Please help me regarding this.

ray.wurlod · Post by **ray.wurlod** » Mon Dec 22, 2008 2:09 pm

Only unique column names can appear on the output. Change column names on at least one of the inputs. Also (in input link execution order) verify that Before and After are indeed the links you believe them to be.

akarsh · Post by **akarsh** » Mon Dec 22, 2008 11:45 pm

ray.wurlod wrote:Only unique column names can appear on the output. Change column names on at least one of the inputs. Also (in input link execution order) verify that Before and After are indeed the links you belie ...

Thanks Ray for replying..

I have checked that output of difference stage is having the data from the before dataset, but as i said it should have the data from after dataset( as mentioned in Px manual).i am confused now..

andrewn · Post by **andrewn** » Mon Apr 20, 2009 5:46 am

I know this thread is a few months old but thought I'd post what I have found out, having come up against a very similar issue.

IBM support told me:

when using the diff operator values from duplicate field names including key and value fields are copied from the before data set only.

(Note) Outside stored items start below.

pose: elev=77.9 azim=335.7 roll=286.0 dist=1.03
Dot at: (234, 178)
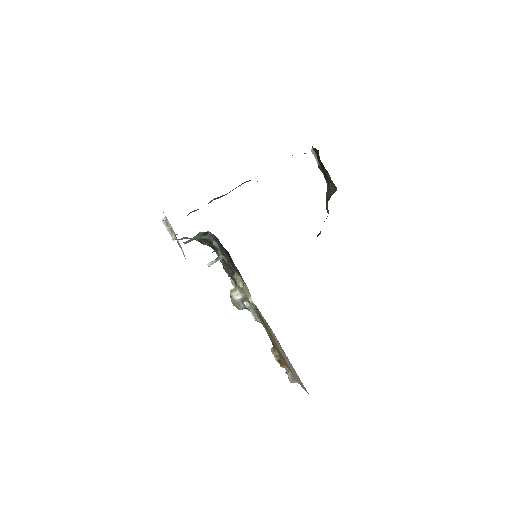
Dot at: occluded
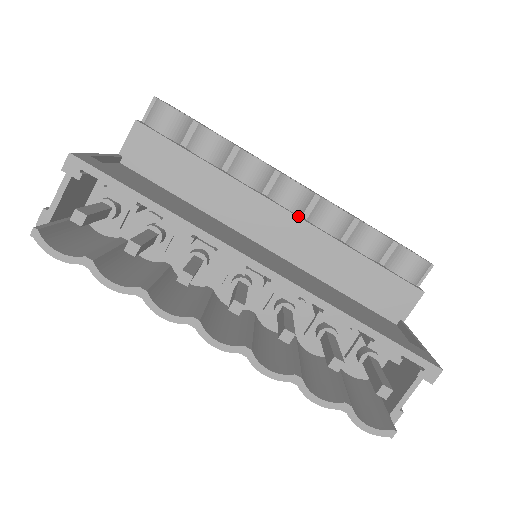
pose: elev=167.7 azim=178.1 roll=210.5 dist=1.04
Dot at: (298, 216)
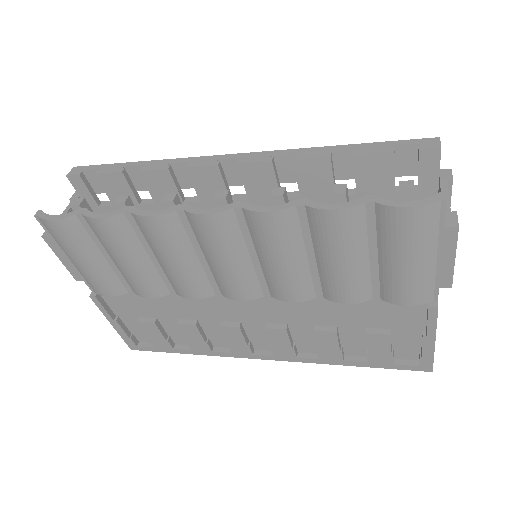
Dot at: occluded
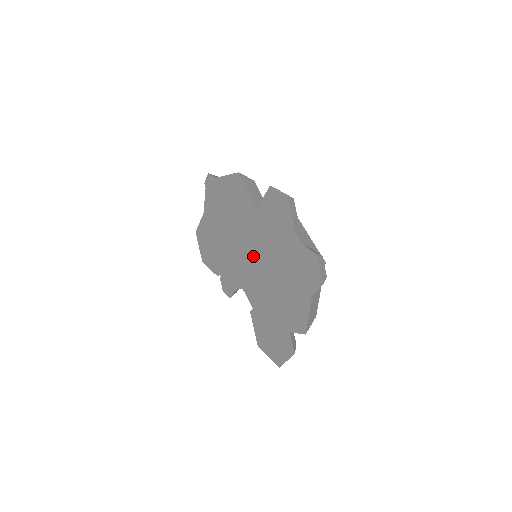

They also referred me to the documentation - which I had read, but came to a different conlusion about how the stage should work!

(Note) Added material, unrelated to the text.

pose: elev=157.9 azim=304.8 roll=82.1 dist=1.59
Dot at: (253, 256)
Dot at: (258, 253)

In essence, the key and value fields *must* have the same names in the before and after data.

That means if you have records in the after data which don't exist in the before data - i.e. inserts - what you actually get in the output data is a set of records with all the key and value fields set to their data type default.

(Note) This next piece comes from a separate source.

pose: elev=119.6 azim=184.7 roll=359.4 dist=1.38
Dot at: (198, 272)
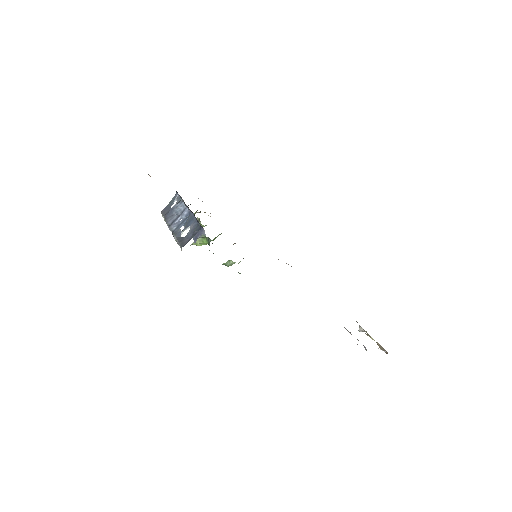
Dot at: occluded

It also means that any value fields always contain the data from the before record. So if you have output records identified as "edits" you will see all the value fields containing the before data.

It's working as designed according to IBM but it means the Difference stage is not very good at telling you the differences

ray.wurlod · Post by **ray.wurlod** » Mon Apr 20, 2009 3:39 pm

Even so, the non-key columns can have different names, and would then be reported on the output link.
I guess this is why the documentation also states that the Difference stage is being phased out, and is not to be preferred.